Durante il periodo vissuto  in Camerun mi sono frequentemente imbattuta in contraddizioni  e ho cominciato a percepire il nostro quotidiano, quello “europeo” o meglio ancora “italiano”, in modo diverso.

Si può provare ad essere attenti  a tematiche quali la povertà, la fame nel mondo, la carenza d’acqua ed essere allo stesso tempo solidali, ma mai si può capire a pieno quello che significa “mancanza” se non si vede con i propri occhi.


Ad alcune persone, anzi, a molte persone in Camerun, a Sangmelima mancano il cibo, le medicine, i libri e naturalmente i mezzi economici per poter vivere in modo dignitoso, ho riscontrato tantissime situazioni di mancanza che mi hanno fatto sentire impotente,  ma allo stesso tempo mi hanno aiutato a rivalutare tutto quello che noi diamo per scontato nelle nostre vite piene di beni materiali e di tutto quello di cui abbiamo bisogno.
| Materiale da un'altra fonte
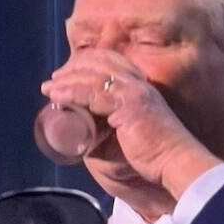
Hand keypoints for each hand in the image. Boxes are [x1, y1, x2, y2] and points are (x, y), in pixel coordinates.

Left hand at [40, 49, 219, 197]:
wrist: (175, 161)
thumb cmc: (158, 153)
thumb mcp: (137, 130)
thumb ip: (119, 125)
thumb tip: (92, 137)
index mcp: (141, 86)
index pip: (112, 61)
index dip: (87, 62)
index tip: (68, 74)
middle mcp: (138, 83)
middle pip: (98, 63)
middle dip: (72, 69)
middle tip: (53, 81)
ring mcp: (133, 92)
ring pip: (92, 77)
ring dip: (67, 81)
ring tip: (48, 89)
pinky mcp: (127, 105)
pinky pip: (93, 94)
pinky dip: (72, 93)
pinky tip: (57, 96)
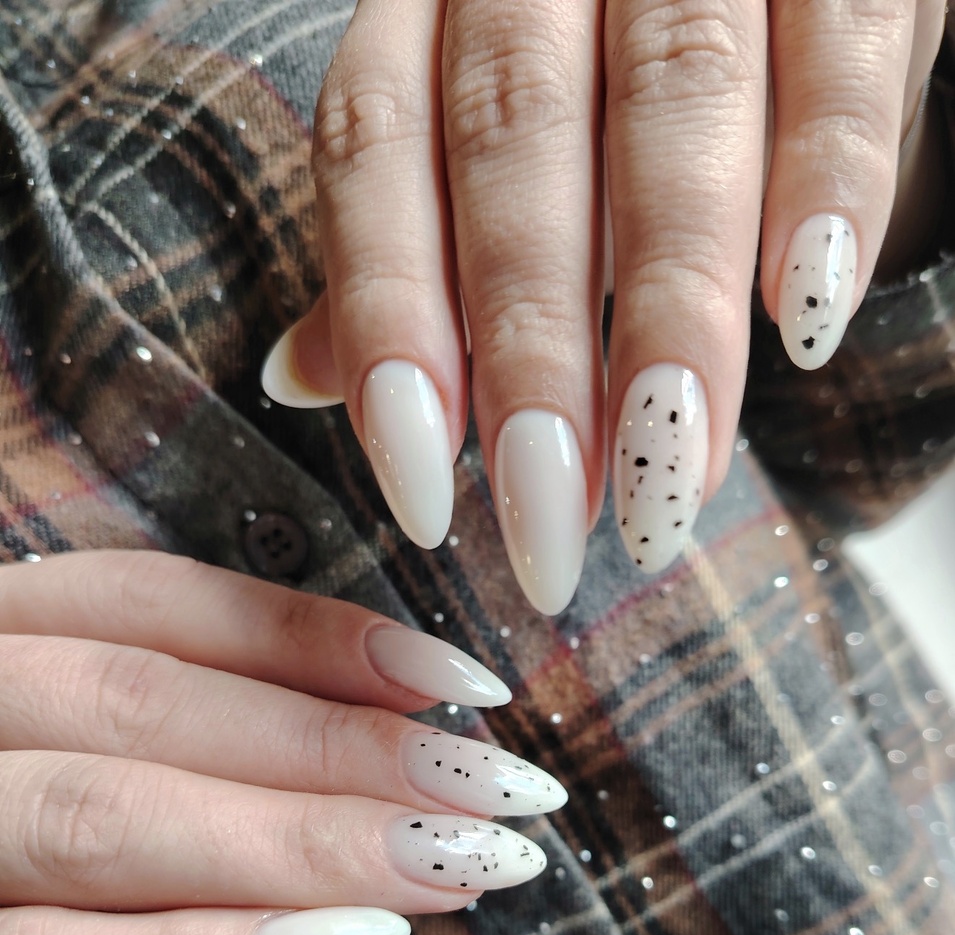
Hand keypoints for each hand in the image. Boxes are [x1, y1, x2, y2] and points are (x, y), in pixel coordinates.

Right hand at [0, 551, 560, 934]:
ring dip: (304, 838)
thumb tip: (360, 735)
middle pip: (149, 703)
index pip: (155, 605)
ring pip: (104, 811)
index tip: (456, 680)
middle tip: (502, 794)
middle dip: (343, 746)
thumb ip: (141, 716)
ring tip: (458, 864)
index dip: (318, 637)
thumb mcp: (40, 718)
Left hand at [262, 0, 945, 612]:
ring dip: (672, 315)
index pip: (376, 149)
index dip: (390, 323)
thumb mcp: (478, 135)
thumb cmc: (600, 66)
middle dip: (534, 354)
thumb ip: (401, 241)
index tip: (425, 496)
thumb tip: (302, 379)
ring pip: (673, 111)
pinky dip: (828, 187)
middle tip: (552, 522)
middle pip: (514, 145)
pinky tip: (806, 323)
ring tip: (665, 477)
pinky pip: (839, 58)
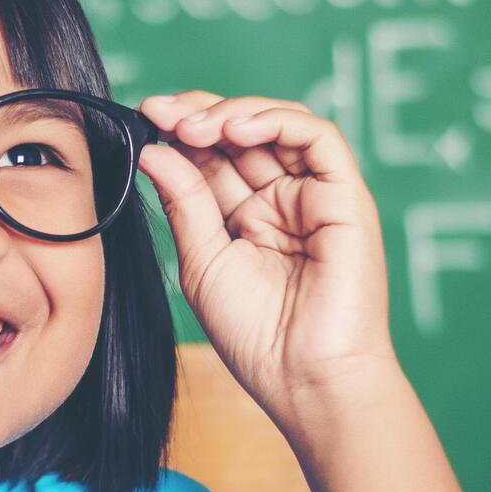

La mia vita in Camerun era semplice, lì non si bada a tutte le formalità e allo strato superficiale delle cose e soprattutto non esiste l’affannata rincorsa verso gli obiettivi di ricchezza, prestigio, fama e bellezza..


In tanti sognano l’ Europa, ma con le idee poco chiare circa quello che troverebbero una volta arrivati qui. La televisione   mostra immagini di benessere e vite dorate e questo alimenta false speranze, fa nascere una sorta di invidia nei confronti dei “bianchi” pieni di soldi. Il confronto culturale a volte è difficile, ma io ho avuto la fortuna di incontrare persone speciali che mi hanno aiutato ad ambientarmi e sono state mie sincere amiche.


Questa esperienza mi ha arricchito tantissimo. Credo che esista una sorta di egoismo da parte del volontario perché i primi beneficiari del bene che intendiamo fare agli altri siamo noi stessi. Lavorare a contatto con i bambini, pensare di aiutarli a migliorare anche solo un po’ il loro avvenire,  ti spinge ad impegnarti sempre di più.


Durante gli ultimi mesi trascorsi a Sangmelima sono stata incaricata della Direzione della scuola elementare e questo mi ha dato la possibilità di osservare anche i più piccoli progressi di ogni singolo alunno, di avere uno stretto rapporto con i genitori ed immedesimarmi nei loro problemi, aiutarli a trovare soluzioni e farli sentire parte integrante del progetto che insieme a loro deve crescere e rispondere il più possibile alle loro esigenze.


Da alcuni mesi sono tornata in Italia sicura di aver vissuto l’esperienza più appagante della mia vita, continuerò ad occuparmi del progetto da qui, interagendo con i volontari impegnati sul campo.